I have this excel table read in jupyter notebook with pandas. I want to melt the upper row side of the table into column. The table looks like as follow:
ori code cgk cgk clg clg
ori city jakarta NaN cilegon NaN
ori prop jakarta NaN banten NaN
ori area jawa NaN jawa NaN
code city district island type a days type b days
001 jakarta jakarta jawa 12000 2 13000 3
002 surabaya surabaya jawa 13000 3 14000 4
I realized that df.melt should be worked to transpose the upper rows, but the type
& days
columns, and also the 4 rows and the NaN value on it get me confuse on how to do that correctly.

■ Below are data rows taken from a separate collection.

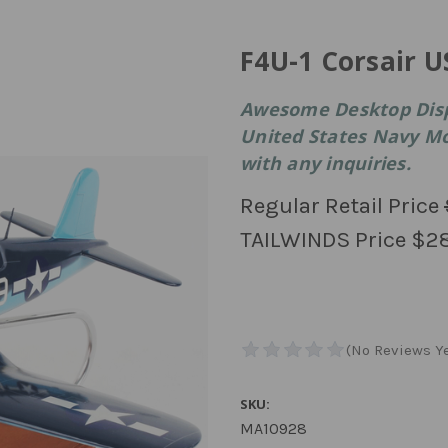
F4U-1 Corsair 
Awesome Desktop Displ
United States Navy Mod
with any inquiries.
Regular Retail Price
TAILWINDS Price
$2
SKU:
MA10928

The desire clean dataframe I need is as follow:
code city district island type price_type days ori_code ori_city ori_prop ori_area
001 jakarta jakarta jawa type a 12000 2 cgk jakarta jakarta jawa
001 jakarta jakarta jawa type b 13000 3 clg cilegon banten jawa
002 surabaya surabaya jawa type a 13000 3 cgk jakarta jakarta jawa
002 surabaya surabaya jawa type b 14000 4 clg cilegon banten jawa
The ori_code, ori_city, ori_prop, ori_area
would become column names.
So far what I have done is set fix index name which are code, city, district and also island.
df = df.set_index(['code','city','district','island'])
can anyone help me to solve this problem? Any helps would be much appreciated. Thank you in advance.